# White tiny dots on Anubias that don't come off?



## mattdocs12345 (Oct 13, 2014)

What are they? I have quarantined the plants of course.... I got them from reputable Amazon seller. The aunbias didn't come in good condition. They do have multiple leaves damaged due to holes, burns and those white dots on those that look healthy otherwise. No yellowing anywhere. The stems look in good condition and the root system looks healthy too.


----------



## AquaPlayz (Aug 14, 2015)

Can you post a picture of the spots?
Do they come off the leaf alittle? Like it's type of egg or something?
What do you have in your tank?


----------



## RussellTheShihTzu (Mar 19, 2013)

Do you have a Nerite Snail? If so, they could be Nerite eggs.


----------



## mattdocs12345 (Oct 13, 2014)

I don't have any snails. I don't know if the producer that sold me does or not.


----------



## Mousie (Feb 16, 2015)

I agree with Russel. 

An option; If they're still in quarantine...you can soak Anubias for 2 to 3 hours in a McCormick Alum (found in the spice isle in the grocery store) and water solution in a bucket. (1 to 3 tablespoons per gallon.) That should kill the snail eggs. Keep an eye on the plant while it is soaking.

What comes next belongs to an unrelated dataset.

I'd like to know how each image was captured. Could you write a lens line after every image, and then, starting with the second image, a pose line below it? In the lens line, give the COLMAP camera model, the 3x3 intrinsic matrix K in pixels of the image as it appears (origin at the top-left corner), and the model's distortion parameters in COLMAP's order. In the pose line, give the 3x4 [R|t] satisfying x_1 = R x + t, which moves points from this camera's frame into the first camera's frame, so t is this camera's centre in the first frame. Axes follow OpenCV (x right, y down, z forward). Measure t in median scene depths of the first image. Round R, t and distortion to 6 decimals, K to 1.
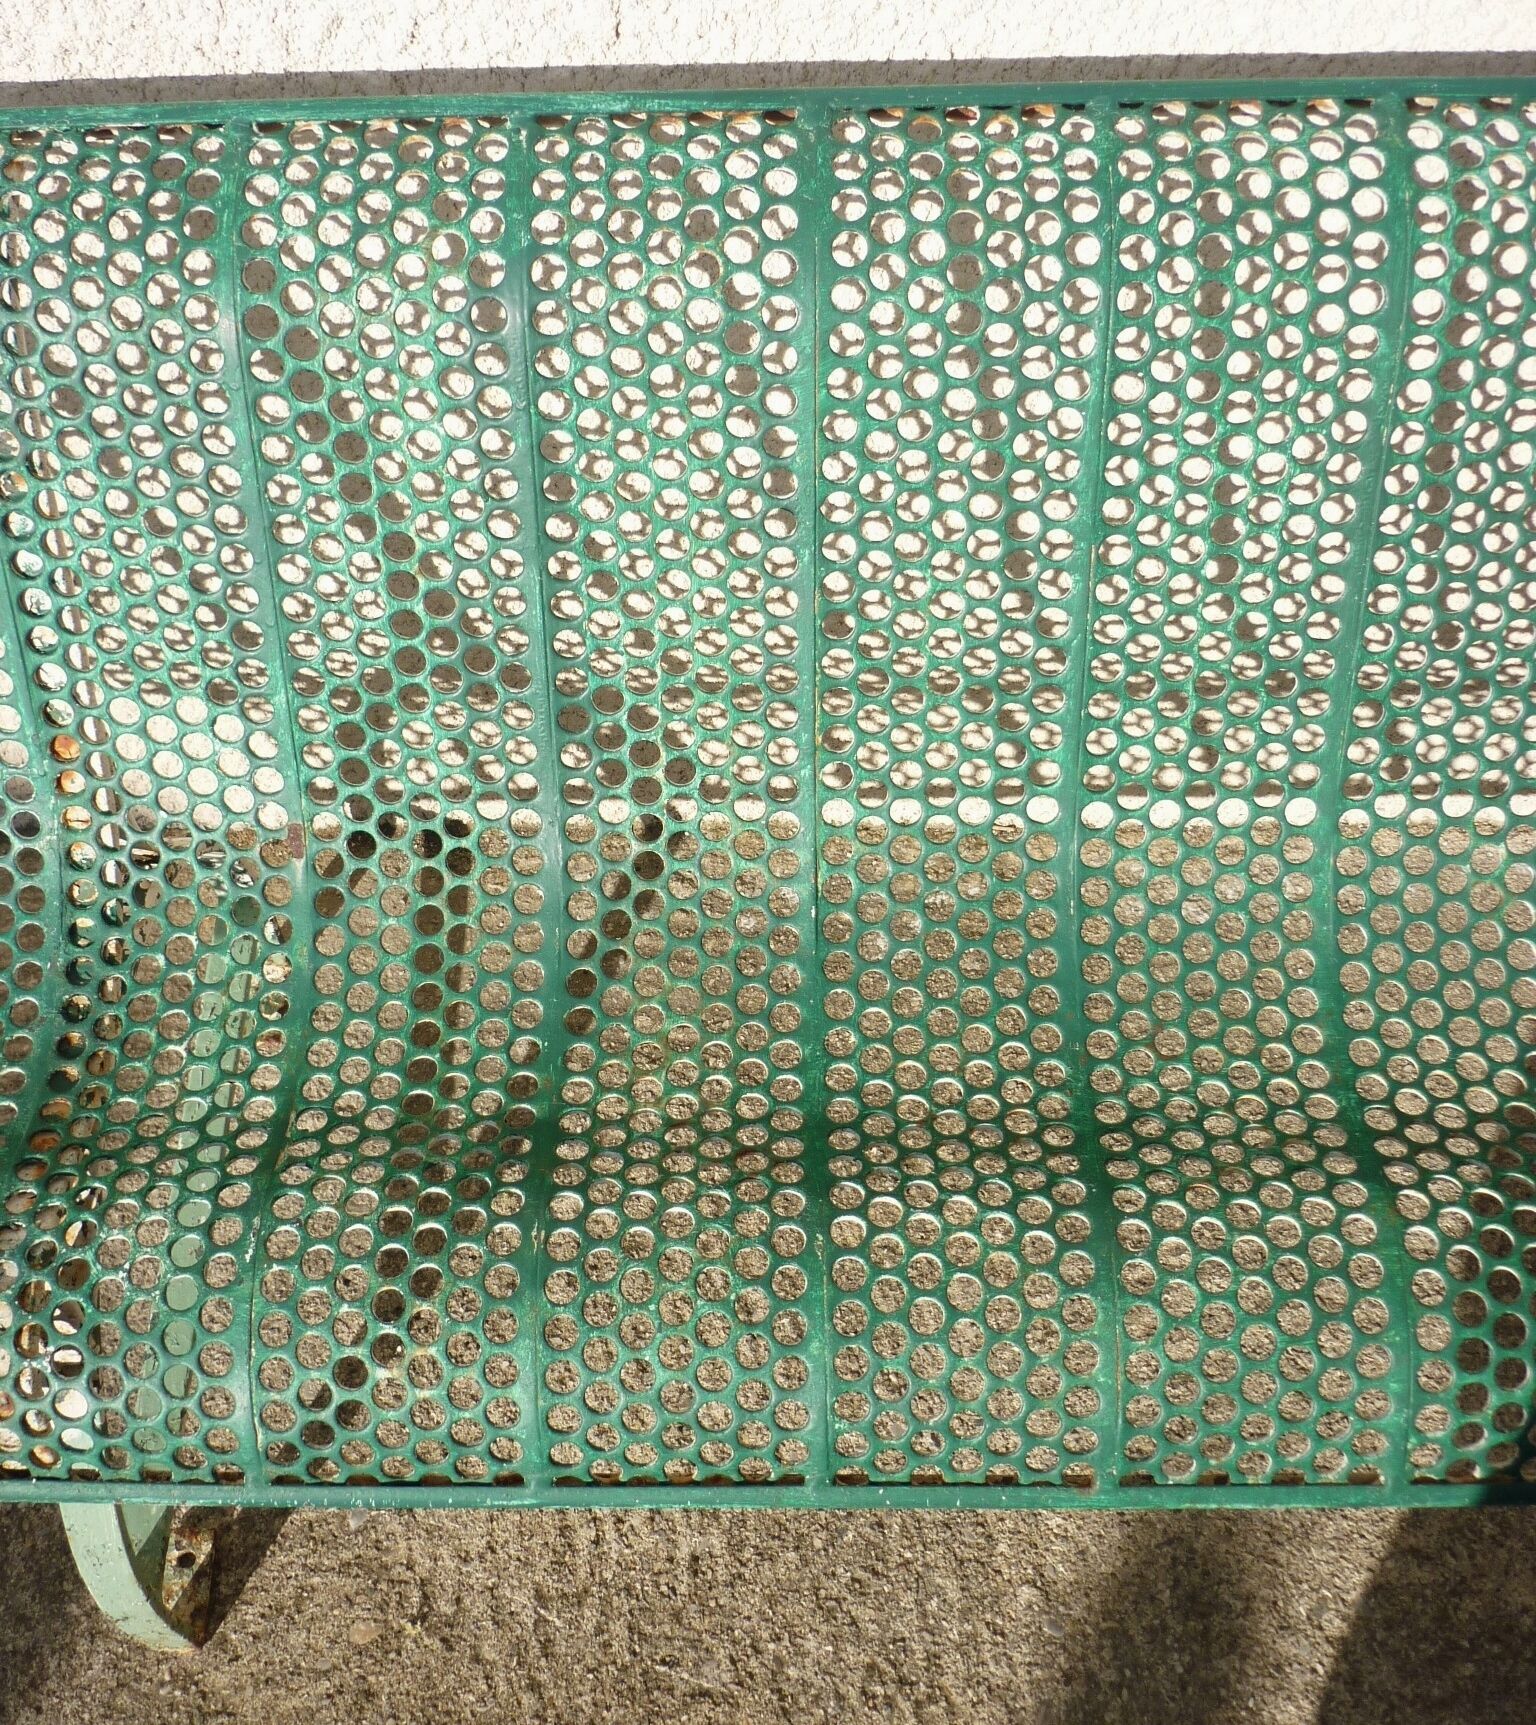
lens RADIAL K [[1771.4, 0, 768.0], [0, 1771.4, 862.5], [0, 0, 1]] dist [-0.041587, 0.007924]
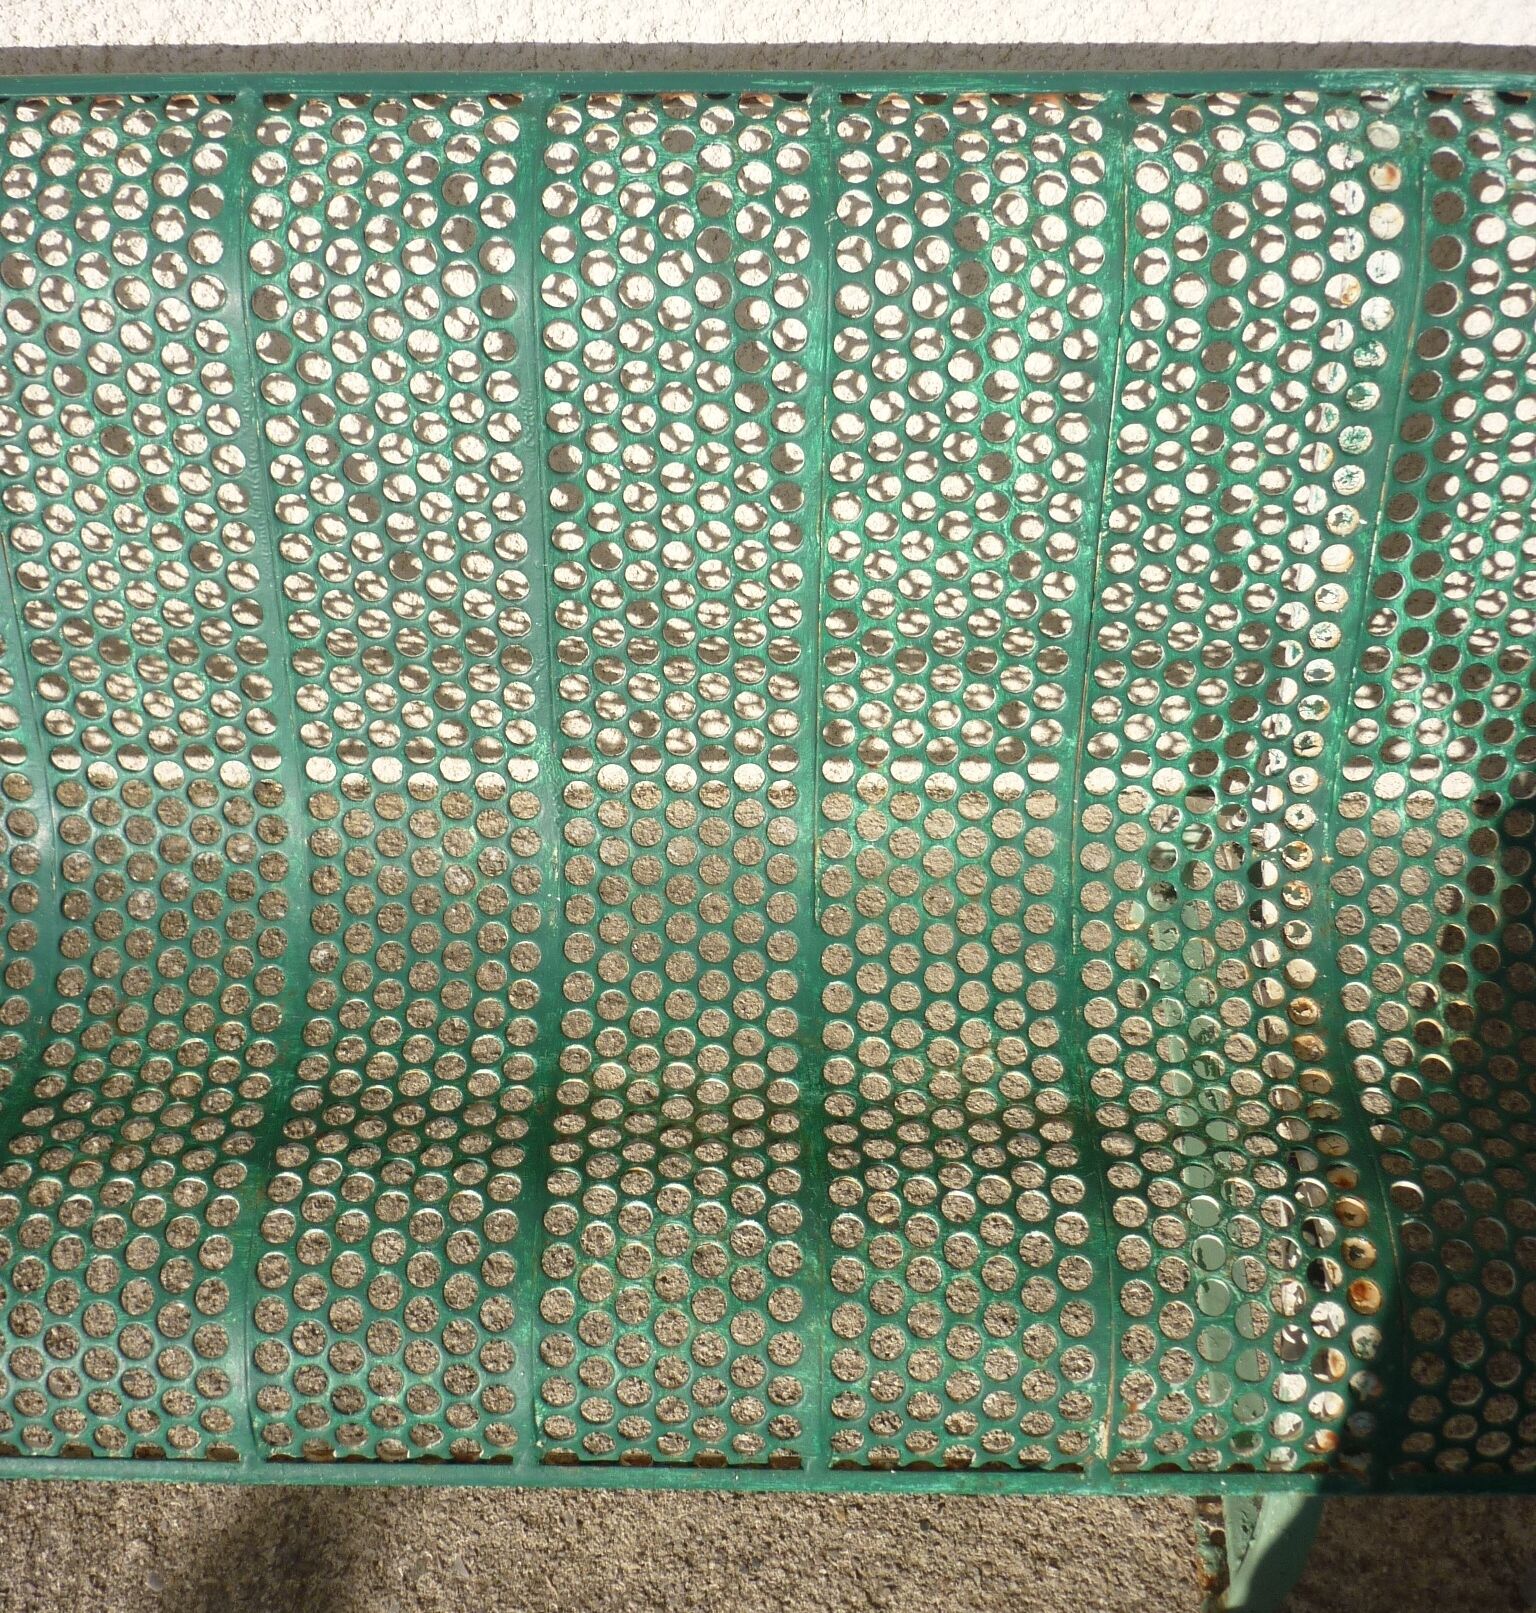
lens RADIAL K [[1777.2, 0, 765.5], [0, 1777.2, 768.6], [0, 0, 1]] dist [-0.073137, 0.033673]
pose [[0.999992, 0.002040, -0.003294, 0.502842], [-0.002175, 0.999146, -0.041264, 0.009720], [0.003207, 0.041271, 0.999143, -0.014221]]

If the plants are in the qt, when the tank is empty you can triple dose the tank with aquarium salt to kill any eggs that may be in there.


----------



## RussellTheShihTzu (Mar 19, 2013)

A photo would help. 

Does the rhizome smell?


----------



## jadaBlu (Feb 14, 2013)

Can't be sure without seeing but sounds like nerite eggs which don't hatch in freshwater. I could not find any on a plant but they look like this:

http://www.fishlore.com/fishforum/a...954-nerite-eggs-really-pmb_nerite_eggs_01.jpg


----------